WHAT IS EXPECTED: Print the lines that start the entries and continue through the one holding "29: (40, 302)", please, exactly and with the pictures omitted.
++++ INPUT DATA
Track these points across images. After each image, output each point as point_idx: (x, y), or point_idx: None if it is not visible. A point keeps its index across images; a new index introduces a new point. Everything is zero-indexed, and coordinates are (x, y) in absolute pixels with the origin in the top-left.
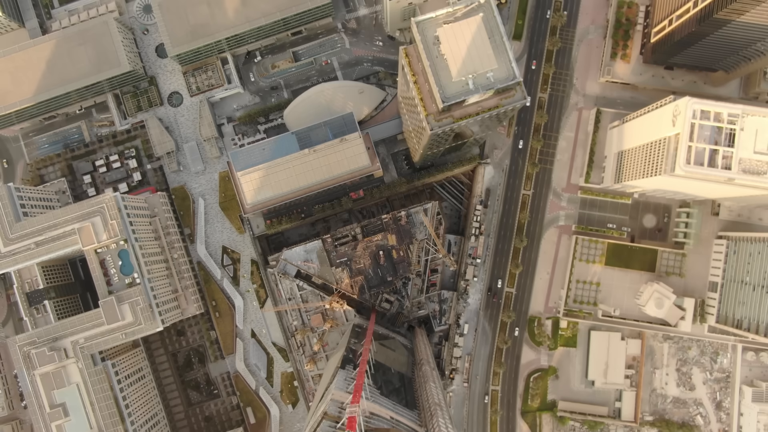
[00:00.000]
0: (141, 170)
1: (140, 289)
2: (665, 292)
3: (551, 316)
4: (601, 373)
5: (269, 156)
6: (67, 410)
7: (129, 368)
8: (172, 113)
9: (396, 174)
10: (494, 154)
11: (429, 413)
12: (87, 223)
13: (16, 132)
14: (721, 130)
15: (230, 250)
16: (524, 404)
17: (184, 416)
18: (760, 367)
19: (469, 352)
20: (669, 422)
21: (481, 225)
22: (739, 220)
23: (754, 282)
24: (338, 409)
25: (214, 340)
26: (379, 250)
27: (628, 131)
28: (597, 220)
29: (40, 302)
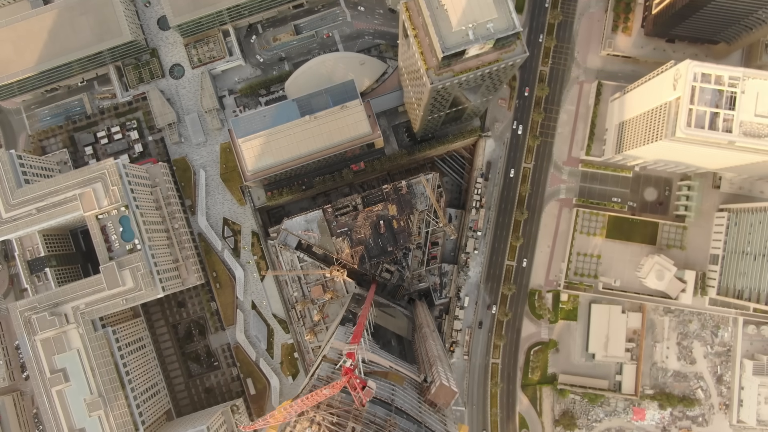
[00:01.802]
0: (142, 142)
1: (141, 255)
2: (666, 264)
3: (552, 289)
4: (601, 346)
5: (270, 123)
6: (67, 375)
7: (129, 337)
8: (174, 85)
9: (397, 146)
10: (495, 127)
11: (428, 364)
12: (88, 189)
13: (18, 104)
14: (722, 93)
15: (231, 221)
16: (524, 377)
17: (184, 387)
18: (761, 340)
19: (470, 324)
20: (670, 396)
21: (482, 198)
22: (740, 192)
23: (755, 252)
24: (338, 354)
25: (214, 311)
26: (379, 220)
27: (629, 101)
28: (598, 194)
29: (41, 270)
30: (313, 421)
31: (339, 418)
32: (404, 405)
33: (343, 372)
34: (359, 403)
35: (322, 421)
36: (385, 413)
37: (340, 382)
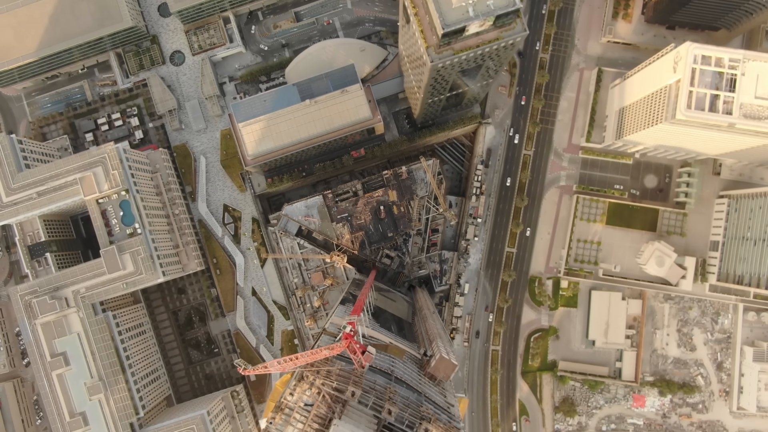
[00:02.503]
0: (143, 128)
1: (141, 239)
2: (666, 250)
3: (552, 276)
4: (601, 333)
5: (270, 107)
6: (68, 359)
7: (130, 322)
8: (174, 72)
9: (397, 133)
10: (495, 114)
11: (428, 340)
12: (89, 173)
13: (18, 91)
14: (722, 75)
15: (231, 208)
16: (525, 364)
17: (184, 374)
18: (761, 327)
19: (470, 311)
20: (670, 382)
21: (482, 185)
22: (741, 179)
23: (755, 237)
24: (338, 329)
25: (214, 297)
26: (379, 206)
27: (630, 87)
28: (598, 181)
29: (42, 255)
30: (312, 384)
31: (339, 383)
32: (404, 376)
33: (343, 337)
34: (359, 366)
35: (322, 386)
36: (384, 382)
37: (340, 344)
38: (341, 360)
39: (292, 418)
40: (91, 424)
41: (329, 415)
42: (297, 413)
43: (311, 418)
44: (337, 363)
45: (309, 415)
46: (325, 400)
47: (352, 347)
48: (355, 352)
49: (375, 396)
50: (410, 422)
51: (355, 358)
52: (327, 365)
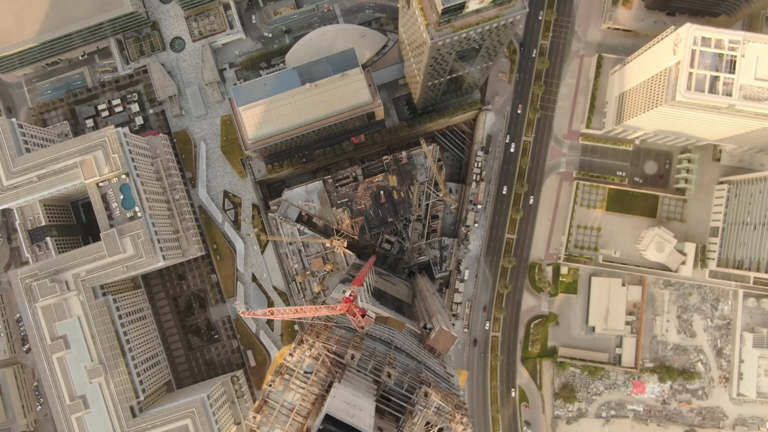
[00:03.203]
0: (143, 115)
1: (141, 222)
2: (666, 236)
3: (552, 262)
4: (601, 319)
5: (270, 91)
6: (68, 342)
7: (130, 306)
8: (175, 58)
9: (397, 119)
10: (495, 101)
11: (428, 316)
12: (89, 156)
13: (19, 77)
14: (722, 57)
15: (231, 194)
16: (524, 350)
17: (184, 360)
18: (761, 313)
19: (470, 298)
20: (669, 369)
21: (482, 171)
22: (741, 165)
23: (755, 222)
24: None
25: (214, 283)
26: (379, 191)
27: (630, 71)
28: (598, 167)
29: (42, 239)
30: (312, 346)
31: (338, 347)
32: (404, 345)
33: (343, 300)
34: (358, 327)
35: (322, 350)
36: (384, 349)
37: (340, 306)
38: (342, 330)
39: (292, 383)
40: (91, 407)
41: (329, 379)
42: (296, 379)
43: (311, 382)
44: (337, 331)
45: (309, 380)
46: (325, 364)
47: (352, 310)
48: (354, 315)
49: (374, 361)
50: (410, 386)
51: (355, 320)
52: (327, 332)
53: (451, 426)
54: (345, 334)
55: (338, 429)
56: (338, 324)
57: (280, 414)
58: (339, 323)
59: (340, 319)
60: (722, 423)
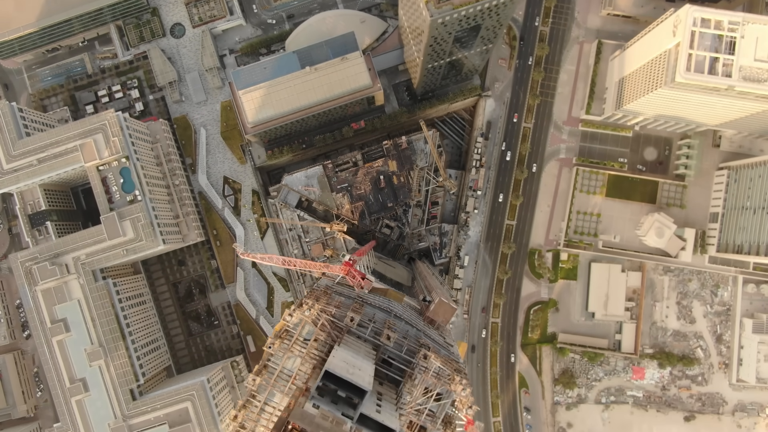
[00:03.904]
0: (143, 101)
1: (141, 206)
2: (666, 221)
3: (552, 248)
4: (601, 305)
5: (270, 75)
6: (68, 325)
7: (130, 291)
8: (175, 44)
9: (397, 105)
10: (495, 87)
11: (427, 291)
12: (89, 139)
13: (19, 64)
14: (721, 38)
15: (231, 180)
16: (524, 336)
17: (184, 345)
18: (760, 300)
19: (470, 284)
20: (669, 355)
21: (482, 157)
22: (740, 151)
23: (754, 206)
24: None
25: (214, 269)
26: (379, 176)
27: (629, 56)
28: (598, 153)
29: (42, 224)
30: (312, 307)
31: (338, 310)
32: (403, 315)
33: (343, 264)
34: (358, 287)
35: (321, 313)
36: (384, 316)
37: (339, 266)
38: (341, 297)
39: (292, 348)
40: (91, 390)
41: (329, 343)
42: (296, 345)
43: (311, 345)
44: (337, 298)
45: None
46: (324, 328)
47: (352, 273)
48: (354, 277)
49: (374, 325)
50: (409, 349)
51: (355, 282)
52: (327, 297)
53: (451, 387)
54: (345, 301)
55: (338, 386)
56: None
57: (280, 378)
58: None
59: (340, 289)
60: (722, 409)
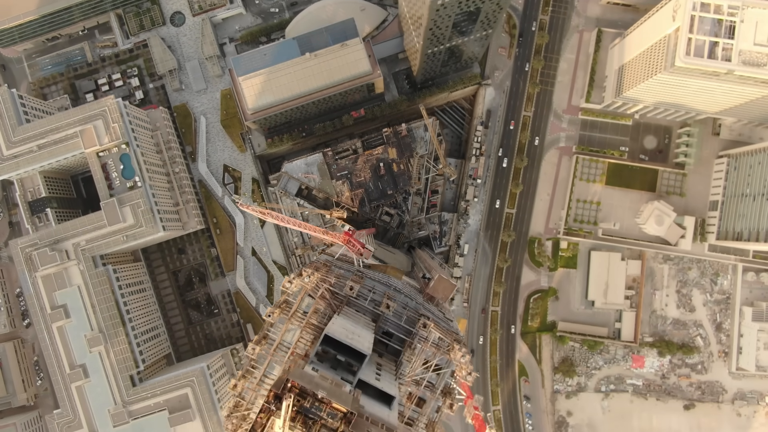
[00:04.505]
0: (143, 89)
1: (141, 192)
2: (665, 209)
3: (551, 237)
4: (601, 293)
5: (270, 61)
6: (68, 311)
7: (130, 278)
8: (175, 33)
9: (397, 93)
10: (495, 76)
11: (427, 270)
12: (89, 126)
13: (19, 53)
14: (721, 22)
15: (231, 168)
16: (524, 325)
17: (184, 334)
18: (760, 288)
19: (470, 272)
20: (669, 343)
21: (482, 146)
22: (740, 139)
23: (754, 192)
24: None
25: (214, 257)
26: (379, 163)
27: (629, 43)
28: (598, 142)
29: (42, 211)
30: (311, 275)
31: (337, 280)
32: (403, 290)
33: (343, 233)
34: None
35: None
36: (384, 288)
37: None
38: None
39: (291, 320)
40: (91, 376)
41: (328, 313)
42: (296, 317)
43: (311, 314)
44: (337, 270)
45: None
46: (324, 297)
47: (351, 242)
48: (354, 246)
49: (373, 295)
50: (409, 319)
51: (354, 249)
52: (326, 269)
53: (450, 356)
54: (344, 274)
55: (337, 351)
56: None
57: (279, 350)
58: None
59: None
60: (721, 397)
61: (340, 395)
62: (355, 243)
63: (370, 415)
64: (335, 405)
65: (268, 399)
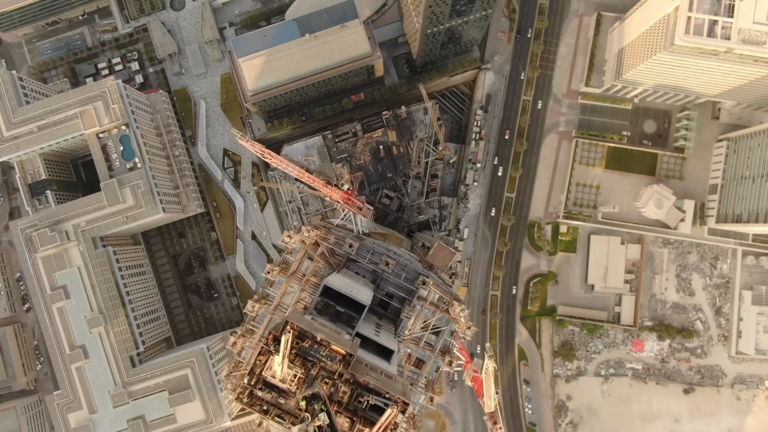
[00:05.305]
0: (143, 73)
1: (141, 173)
2: (665, 193)
3: (551, 221)
4: (600, 277)
5: (270, 42)
6: (68, 292)
7: (130, 260)
8: (174, 17)
9: (396, 77)
10: (495, 60)
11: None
12: (89, 107)
13: (19, 37)
14: (720, 1)
15: (231, 152)
16: (524, 309)
17: (184, 318)
18: (759, 272)
19: (469, 256)
20: (668, 327)
21: (482, 130)
22: (740, 123)
23: (753, 174)
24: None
25: (214, 241)
26: (379, 146)
27: (629, 26)
28: (597, 126)
29: (42, 193)
30: (310, 232)
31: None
32: (402, 255)
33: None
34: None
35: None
36: (384, 251)
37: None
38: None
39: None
40: (91, 356)
41: (327, 272)
42: (295, 278)
43: (310, 272)
44: (336, 232)
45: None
46: (324, 256)
47: (350, 200)
48: (353, 204)
49: (372, 257)
50: (408, 278)
51: (354, 208)
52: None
53: (449, 313)
54: (344, 235)
55: (336, 303)
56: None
57: (280, 310)
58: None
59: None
60: (721, 381)
61: (339, 338)
62: (354, 201)
63: (369, 363)
64: (334, 347)
65: (266, 342)
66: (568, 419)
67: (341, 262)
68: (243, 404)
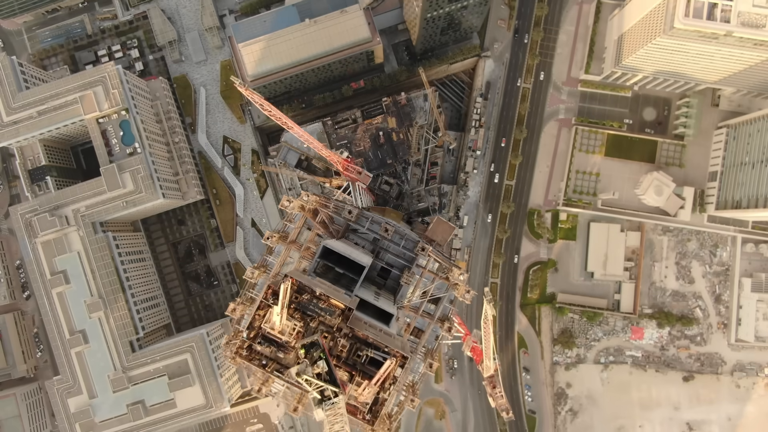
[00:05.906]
0: (143, 60)
1: (141, 158)
2: (665, 180)
3: (551, 208)
4: (600, 264)
5: (270, 27)
6: (68, 277)
7: (129, 247)
8: (174, 4)
9: (396, 64)
10: (494, 48)
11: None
12: (89, 92)
13: (19, 25)
14: None
15: (231, 139)
16: (523, 297)
17: (184, 305)
18: (759, 259)
19: (469, 244)
20: (668, 315)
21: (481, 117)
22: (739, 110)
23: (753, 160)
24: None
25: (214, 228)
26: (378, 132)
27: (629, 12)
28: (597, 113)
29: (42, 179)
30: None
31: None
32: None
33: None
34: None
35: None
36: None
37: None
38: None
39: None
40: (90, 341)
41: (327, 238)
42: (295, 246)
43: (309, 240)
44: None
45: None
46: (323, 224)
47: (350, 168)
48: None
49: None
50: (406, 246)
51: (353, 175)
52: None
53: (449, 278)
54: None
55: (336, 265)
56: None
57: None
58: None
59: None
60: (720, 369)
61: (338, 293)
62: (353, 167)
63: (368, 321)
64: (333, 301)
65: (265, 296)
66: (567, 407)
67: (341, 231)
68: (242, 359)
++++++++
RESPONSE:
Track these points across images. After each image, output each point as point_idx: (x, y), or point_idx: None if it is not visible. A point keeps its index across images; a new index introduces a new point. Everything is zero-indexed, and coordinates are (x, y) in absolute pixels with the origin in the top-left.
[00:00.000]
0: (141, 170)
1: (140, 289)
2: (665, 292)
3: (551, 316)
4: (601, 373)
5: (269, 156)
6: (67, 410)
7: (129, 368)
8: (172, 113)
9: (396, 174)
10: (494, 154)
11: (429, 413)
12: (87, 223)
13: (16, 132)
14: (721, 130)
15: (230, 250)
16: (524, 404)
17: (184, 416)
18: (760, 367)
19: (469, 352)
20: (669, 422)
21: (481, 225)
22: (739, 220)
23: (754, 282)
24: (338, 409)
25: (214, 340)
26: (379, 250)
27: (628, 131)
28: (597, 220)
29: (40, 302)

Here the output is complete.